EXERCISE DESCRIPTION – Please pick out each line in the rows below that contains the string "indent" and copy those lines.

(Records taken from a collection)
======

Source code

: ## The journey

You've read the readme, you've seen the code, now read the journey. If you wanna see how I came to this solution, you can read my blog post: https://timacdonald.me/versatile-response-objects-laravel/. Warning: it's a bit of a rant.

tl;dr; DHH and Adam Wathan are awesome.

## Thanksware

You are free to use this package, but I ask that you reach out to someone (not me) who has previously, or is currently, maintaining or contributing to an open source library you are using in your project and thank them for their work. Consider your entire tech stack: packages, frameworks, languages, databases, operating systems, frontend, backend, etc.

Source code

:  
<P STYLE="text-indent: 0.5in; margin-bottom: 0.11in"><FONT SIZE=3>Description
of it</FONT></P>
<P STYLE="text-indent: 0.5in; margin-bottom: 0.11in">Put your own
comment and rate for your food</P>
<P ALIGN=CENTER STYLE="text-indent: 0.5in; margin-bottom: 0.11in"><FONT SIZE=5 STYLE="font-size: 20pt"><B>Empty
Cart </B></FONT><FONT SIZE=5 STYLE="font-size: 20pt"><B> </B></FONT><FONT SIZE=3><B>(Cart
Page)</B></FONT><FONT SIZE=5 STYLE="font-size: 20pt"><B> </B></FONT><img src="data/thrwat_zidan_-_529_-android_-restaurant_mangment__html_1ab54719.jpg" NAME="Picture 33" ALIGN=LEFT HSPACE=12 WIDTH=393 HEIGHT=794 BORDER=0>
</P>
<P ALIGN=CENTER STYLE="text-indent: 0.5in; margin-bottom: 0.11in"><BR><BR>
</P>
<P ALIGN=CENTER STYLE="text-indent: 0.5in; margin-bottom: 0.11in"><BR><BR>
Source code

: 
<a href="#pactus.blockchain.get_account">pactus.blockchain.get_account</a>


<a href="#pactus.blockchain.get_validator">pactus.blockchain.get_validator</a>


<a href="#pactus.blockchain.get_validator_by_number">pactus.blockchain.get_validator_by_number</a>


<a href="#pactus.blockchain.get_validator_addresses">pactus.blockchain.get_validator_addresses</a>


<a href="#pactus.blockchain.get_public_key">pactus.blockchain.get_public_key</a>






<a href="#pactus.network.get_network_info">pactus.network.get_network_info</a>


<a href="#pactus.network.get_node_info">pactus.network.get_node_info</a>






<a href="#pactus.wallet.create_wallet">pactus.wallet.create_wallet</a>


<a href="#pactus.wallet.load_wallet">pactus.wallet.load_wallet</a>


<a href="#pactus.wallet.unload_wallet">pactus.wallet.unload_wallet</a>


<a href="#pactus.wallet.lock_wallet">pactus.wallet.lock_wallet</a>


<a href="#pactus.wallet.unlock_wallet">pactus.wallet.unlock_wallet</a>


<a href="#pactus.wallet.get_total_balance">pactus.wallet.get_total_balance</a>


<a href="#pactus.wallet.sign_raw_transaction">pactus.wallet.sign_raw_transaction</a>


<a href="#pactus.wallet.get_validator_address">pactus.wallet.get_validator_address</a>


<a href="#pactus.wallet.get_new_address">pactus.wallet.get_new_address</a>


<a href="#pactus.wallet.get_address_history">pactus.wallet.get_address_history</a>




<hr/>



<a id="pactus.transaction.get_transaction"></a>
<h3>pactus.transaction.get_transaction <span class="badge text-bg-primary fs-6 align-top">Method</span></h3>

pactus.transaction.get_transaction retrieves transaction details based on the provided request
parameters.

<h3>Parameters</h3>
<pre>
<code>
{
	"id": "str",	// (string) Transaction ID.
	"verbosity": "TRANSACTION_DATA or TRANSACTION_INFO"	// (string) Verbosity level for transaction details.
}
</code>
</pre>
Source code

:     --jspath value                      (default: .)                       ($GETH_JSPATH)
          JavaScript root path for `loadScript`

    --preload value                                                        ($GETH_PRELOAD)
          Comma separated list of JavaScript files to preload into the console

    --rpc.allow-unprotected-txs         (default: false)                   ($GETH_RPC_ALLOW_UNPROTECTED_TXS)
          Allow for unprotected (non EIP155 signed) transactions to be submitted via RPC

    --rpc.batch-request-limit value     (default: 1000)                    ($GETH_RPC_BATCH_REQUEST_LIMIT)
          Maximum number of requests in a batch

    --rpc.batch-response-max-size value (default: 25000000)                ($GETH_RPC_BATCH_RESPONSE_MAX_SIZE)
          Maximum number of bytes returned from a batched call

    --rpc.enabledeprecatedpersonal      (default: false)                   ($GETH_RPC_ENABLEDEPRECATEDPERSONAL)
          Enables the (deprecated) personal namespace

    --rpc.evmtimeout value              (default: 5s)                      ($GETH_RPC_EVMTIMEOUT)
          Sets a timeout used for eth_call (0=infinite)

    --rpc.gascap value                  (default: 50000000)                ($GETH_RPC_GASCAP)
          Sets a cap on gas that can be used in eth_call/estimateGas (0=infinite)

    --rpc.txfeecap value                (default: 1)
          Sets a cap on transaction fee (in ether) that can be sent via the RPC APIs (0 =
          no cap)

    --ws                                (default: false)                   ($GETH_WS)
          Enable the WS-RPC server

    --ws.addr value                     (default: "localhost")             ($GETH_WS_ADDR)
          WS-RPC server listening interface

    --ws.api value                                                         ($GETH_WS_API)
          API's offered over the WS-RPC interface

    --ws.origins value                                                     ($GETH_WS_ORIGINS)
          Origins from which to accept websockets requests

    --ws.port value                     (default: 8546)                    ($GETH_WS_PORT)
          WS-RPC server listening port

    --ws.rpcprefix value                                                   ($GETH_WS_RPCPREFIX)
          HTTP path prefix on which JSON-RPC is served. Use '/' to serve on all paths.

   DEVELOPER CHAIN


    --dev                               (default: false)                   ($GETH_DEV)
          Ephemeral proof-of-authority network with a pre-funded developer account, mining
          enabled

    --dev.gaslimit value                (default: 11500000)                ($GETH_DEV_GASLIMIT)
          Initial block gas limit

======

EXERCISE ANSWER –
<P STYLE="text-indent: 0.5in; margin-bottom: 0.11in"><FONT SIZE=3>Description
<P STYLE="text-indent: 0.5in; margin-bottom: 0.11in">Put your own
<P ALIGN=CENTER STYLE="text-indent: 0.5in; margin-bottom: 0.11in"><FONT SIZE=5 STYLE="font-size: 20pt"><B>Empty
<P ALIGN=CENTER STYLE="text-indent: 0.5in; margin-bottom: 0.11in"><BR><BR>
<P ALIGN=CENTER STYLE="text-indent: 0.5in; margin-bottom: 0.11in"><BR><BR>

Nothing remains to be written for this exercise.